11On ne peut donc pas soutenir l’idée que la cgpme ait été une émanation des seules droites elles-mêmes en recomposition. Léon Gingembre a su profiter de l’espace laissé libre jusqu’à la création du cnpf en juin 1946. Il a dû alors composer avec lui, non sans difficultés, mais c’est une autre histoire9.

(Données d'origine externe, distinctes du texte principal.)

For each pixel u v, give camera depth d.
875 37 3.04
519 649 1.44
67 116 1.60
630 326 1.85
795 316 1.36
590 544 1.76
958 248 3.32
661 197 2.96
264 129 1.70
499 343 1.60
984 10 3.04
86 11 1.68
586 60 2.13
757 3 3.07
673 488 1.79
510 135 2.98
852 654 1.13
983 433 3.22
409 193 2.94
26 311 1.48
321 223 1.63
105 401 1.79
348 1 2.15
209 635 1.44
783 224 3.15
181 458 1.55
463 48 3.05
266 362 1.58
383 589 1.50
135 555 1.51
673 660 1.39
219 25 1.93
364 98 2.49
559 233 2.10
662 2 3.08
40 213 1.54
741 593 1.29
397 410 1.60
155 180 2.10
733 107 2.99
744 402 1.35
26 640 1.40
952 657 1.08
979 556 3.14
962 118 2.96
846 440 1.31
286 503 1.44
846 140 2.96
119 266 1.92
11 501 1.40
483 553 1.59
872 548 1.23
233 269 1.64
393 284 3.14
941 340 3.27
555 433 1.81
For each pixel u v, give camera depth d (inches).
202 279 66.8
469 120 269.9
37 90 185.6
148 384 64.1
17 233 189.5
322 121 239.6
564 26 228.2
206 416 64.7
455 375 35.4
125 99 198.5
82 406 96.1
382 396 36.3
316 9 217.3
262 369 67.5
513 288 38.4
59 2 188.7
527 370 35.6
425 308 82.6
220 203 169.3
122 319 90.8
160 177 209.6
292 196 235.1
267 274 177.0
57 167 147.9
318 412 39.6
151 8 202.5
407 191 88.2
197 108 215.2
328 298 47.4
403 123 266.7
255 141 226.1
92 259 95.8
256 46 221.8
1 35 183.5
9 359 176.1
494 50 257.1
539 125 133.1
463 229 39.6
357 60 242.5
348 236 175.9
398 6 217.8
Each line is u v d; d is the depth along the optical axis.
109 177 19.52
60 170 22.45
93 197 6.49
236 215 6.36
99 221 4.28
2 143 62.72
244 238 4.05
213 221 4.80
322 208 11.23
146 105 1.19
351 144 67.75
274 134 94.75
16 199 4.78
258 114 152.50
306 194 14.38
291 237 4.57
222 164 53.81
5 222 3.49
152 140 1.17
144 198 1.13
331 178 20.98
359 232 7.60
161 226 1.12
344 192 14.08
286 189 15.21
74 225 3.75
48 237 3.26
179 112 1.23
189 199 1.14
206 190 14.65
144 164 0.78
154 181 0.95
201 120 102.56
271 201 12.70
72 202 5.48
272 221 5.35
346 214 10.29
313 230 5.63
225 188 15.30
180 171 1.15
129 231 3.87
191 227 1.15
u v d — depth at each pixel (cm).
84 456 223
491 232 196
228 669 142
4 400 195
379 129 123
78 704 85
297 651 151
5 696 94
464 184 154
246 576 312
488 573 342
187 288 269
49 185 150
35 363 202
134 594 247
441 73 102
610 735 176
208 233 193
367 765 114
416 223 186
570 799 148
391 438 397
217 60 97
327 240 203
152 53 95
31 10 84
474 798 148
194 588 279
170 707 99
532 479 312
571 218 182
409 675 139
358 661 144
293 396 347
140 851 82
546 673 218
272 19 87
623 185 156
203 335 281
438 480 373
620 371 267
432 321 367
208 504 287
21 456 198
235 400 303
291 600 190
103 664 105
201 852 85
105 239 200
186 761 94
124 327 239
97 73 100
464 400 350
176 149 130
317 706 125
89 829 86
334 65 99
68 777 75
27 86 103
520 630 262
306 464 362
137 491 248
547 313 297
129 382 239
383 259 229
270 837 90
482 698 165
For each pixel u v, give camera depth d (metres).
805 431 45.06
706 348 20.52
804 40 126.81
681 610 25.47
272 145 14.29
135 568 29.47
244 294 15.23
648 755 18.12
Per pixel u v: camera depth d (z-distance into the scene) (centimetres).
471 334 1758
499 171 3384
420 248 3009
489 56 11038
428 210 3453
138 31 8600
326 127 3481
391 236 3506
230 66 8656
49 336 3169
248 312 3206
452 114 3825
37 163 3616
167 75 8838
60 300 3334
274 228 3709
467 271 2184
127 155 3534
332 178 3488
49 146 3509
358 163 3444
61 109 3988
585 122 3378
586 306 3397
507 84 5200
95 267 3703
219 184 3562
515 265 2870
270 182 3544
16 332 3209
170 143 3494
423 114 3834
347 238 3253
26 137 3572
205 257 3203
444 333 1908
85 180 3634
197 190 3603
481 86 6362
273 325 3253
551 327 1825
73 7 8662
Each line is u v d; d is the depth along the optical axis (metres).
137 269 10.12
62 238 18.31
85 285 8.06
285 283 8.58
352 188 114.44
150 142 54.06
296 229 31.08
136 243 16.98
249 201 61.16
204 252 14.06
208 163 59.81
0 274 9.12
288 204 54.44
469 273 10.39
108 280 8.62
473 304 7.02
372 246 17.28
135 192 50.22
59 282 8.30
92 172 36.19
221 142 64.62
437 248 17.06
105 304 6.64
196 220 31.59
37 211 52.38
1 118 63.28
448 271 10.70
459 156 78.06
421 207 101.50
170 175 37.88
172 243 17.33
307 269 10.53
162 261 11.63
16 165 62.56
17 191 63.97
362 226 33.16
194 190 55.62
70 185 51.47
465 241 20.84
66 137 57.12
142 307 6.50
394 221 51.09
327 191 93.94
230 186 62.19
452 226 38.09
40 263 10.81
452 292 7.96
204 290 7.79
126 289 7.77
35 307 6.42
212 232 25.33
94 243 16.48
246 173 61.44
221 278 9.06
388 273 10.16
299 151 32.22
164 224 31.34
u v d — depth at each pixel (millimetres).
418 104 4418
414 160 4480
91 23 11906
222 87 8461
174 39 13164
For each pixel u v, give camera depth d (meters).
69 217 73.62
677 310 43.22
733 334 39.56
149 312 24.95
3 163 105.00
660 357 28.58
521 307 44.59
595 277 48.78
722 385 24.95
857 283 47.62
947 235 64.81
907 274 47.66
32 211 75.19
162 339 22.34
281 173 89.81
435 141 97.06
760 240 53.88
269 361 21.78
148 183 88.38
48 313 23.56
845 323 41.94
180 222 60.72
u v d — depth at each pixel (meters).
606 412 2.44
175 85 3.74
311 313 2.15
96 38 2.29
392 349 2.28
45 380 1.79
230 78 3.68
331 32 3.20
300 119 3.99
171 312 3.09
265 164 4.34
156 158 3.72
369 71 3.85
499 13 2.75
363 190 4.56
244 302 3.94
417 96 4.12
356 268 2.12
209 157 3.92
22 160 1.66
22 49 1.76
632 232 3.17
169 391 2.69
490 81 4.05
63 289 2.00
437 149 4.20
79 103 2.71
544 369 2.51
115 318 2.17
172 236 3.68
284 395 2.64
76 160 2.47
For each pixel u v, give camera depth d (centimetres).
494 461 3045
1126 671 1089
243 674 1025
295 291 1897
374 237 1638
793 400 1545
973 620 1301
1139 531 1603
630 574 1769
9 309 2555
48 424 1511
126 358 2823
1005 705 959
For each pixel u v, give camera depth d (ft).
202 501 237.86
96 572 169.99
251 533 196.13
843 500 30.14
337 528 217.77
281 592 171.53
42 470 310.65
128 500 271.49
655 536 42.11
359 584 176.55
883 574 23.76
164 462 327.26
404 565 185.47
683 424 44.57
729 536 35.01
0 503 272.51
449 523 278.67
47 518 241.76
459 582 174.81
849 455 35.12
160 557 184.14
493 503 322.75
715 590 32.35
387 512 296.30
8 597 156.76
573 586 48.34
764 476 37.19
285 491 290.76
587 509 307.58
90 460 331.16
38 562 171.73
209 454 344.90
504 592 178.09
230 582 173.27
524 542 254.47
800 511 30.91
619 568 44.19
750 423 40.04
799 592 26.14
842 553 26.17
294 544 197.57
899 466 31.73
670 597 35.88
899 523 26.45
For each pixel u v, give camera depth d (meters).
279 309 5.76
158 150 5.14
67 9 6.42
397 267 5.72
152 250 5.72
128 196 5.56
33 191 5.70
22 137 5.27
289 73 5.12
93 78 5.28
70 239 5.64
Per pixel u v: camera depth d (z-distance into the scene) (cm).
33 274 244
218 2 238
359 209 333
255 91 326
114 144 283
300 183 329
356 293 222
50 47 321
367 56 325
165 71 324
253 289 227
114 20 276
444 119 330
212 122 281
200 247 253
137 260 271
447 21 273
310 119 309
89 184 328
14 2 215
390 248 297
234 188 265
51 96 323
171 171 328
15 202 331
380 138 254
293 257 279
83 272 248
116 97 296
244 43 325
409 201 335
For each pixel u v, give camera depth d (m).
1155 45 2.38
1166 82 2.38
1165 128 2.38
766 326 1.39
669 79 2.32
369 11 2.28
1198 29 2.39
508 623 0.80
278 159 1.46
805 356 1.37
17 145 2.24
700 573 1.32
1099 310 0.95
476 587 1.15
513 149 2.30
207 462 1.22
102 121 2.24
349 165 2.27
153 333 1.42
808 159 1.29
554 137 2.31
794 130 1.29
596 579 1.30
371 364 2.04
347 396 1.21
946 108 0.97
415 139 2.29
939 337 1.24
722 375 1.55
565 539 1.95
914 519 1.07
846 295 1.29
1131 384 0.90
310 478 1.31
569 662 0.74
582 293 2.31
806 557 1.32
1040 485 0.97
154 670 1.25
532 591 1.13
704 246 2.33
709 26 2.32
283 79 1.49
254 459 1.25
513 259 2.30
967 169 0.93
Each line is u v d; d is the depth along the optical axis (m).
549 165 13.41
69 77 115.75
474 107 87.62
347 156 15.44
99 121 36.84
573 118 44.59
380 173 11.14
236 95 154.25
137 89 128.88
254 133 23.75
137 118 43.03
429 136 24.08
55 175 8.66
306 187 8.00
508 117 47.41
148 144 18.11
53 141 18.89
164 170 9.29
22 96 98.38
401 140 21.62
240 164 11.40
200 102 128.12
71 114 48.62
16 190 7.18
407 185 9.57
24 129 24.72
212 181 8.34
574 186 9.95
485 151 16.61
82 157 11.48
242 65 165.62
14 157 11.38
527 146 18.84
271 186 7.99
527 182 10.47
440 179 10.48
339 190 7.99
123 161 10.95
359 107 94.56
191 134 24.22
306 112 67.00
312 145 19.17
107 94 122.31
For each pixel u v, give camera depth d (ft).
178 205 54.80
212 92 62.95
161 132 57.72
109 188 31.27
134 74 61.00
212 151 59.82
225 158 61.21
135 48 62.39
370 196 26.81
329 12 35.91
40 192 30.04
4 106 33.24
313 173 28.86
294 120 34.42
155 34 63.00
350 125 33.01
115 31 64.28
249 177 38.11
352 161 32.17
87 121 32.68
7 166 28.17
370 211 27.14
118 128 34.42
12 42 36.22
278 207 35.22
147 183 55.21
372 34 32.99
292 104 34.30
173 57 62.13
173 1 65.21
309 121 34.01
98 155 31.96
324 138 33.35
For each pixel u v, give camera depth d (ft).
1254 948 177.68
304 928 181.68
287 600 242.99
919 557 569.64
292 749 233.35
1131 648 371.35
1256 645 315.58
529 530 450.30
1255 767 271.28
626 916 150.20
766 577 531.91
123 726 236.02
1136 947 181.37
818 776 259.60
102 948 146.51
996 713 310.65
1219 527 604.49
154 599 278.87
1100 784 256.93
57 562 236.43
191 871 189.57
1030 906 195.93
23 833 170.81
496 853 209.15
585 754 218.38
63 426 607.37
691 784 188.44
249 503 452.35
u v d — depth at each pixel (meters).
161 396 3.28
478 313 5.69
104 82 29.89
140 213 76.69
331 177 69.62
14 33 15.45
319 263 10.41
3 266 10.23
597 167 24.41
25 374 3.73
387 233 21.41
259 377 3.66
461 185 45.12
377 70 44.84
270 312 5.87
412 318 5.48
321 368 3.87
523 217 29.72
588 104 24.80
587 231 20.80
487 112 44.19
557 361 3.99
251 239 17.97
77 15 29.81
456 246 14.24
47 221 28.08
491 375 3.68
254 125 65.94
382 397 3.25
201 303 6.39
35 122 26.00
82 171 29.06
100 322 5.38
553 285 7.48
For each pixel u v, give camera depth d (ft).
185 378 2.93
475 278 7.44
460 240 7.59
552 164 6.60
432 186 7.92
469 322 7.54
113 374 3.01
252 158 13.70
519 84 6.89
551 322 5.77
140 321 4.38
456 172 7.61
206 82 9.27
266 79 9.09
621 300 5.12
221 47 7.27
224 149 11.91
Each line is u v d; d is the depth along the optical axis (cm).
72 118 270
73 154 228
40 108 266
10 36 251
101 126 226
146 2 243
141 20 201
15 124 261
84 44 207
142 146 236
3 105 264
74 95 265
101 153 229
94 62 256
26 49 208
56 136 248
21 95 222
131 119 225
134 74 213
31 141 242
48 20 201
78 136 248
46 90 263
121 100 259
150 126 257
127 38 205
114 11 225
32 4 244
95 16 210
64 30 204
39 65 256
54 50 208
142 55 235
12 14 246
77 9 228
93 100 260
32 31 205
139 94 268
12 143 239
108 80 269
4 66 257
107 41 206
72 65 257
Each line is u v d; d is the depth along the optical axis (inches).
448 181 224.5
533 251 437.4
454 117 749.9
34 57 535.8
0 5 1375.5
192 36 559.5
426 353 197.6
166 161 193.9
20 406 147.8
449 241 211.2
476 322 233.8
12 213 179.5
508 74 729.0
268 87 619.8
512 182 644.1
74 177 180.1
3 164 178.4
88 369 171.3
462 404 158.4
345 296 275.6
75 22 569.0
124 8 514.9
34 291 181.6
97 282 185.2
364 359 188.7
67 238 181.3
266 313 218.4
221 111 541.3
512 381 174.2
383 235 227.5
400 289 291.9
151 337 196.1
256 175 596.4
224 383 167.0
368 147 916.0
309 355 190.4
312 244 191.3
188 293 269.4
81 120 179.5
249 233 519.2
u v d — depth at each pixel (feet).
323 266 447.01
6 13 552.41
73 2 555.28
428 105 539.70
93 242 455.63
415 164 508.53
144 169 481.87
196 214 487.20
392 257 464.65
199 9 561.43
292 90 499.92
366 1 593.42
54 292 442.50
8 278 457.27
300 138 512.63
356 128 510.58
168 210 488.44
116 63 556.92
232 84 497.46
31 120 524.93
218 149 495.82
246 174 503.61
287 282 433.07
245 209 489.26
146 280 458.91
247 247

12La création en 1947 du Comité de liaison et d’action des classes moyennes par Roger Millot se fait dans des conditions un peu différentes. Le contexte a changé. Dès 1946 des contacts sont pris entre Roger Millot et Léon Gingembre pour constituer un regroupement des classes moyennes. L’idée n’est pas neuve. Le Comité de liaison et d’action des classes moyennes qui tient son congrès constitutif les 28 et 29 juin 1947, regroupe des organisations comme la cgpme, la cgc, la cftc, des organisations artisanales et les organisations des professions libérales. L’environnement politique est différent avec, après la rupture du tripartisme, l’arrivée des gouvernements de la Troisième Force autour des socialistes, du mrp, des radicaux, de l’ udsr et des modérés. Il y a une « droitisation » de la vie politique française qui a une double conséquence : les partis de droite revendiquent une place à part entière dans la gestion des affaires ; ils se partagent les faveurs des classes moyennes indépendantes. Par ailleurs, si Roger Millot, candidat mrp de l’Yonne aux élections de novembre 1946, engage le même combat en faveur des classes moyennes que Léon Gingembre, les deux hommes n’ont pas toujours les mêmes sensibilités. Le mrp, qui a favorisé la création de ce comité, voit en Léon Gingembre un homme trop à droite. Le comité de Roger Millot qui se proclame « en dehors de tous les partis et au-dessus de toute politique » n’en demeure pas moins proche du mrp pendant que la cgpme a des affinités avec le cnip créé en 1948 par Roger Duchet, comme le montre son soutien au gouvernement Pinay en 1952.
Des affinités idéologiques
13Le non-dit n’exclut pas les prises de position partisanes. Les organisations professionnelles partagent incontestablement avec les formations de droite des affinités idéologiques qui peuvent se résumer à deux combats, la défense des libertés et du libéralisme économique, les réticences pour ne pas dire l’hostilité à la mise en place de l’État-Providence et aux réformes de structures économiques. L’anticommunisme alimente et renforce l’âpreté de ces combats.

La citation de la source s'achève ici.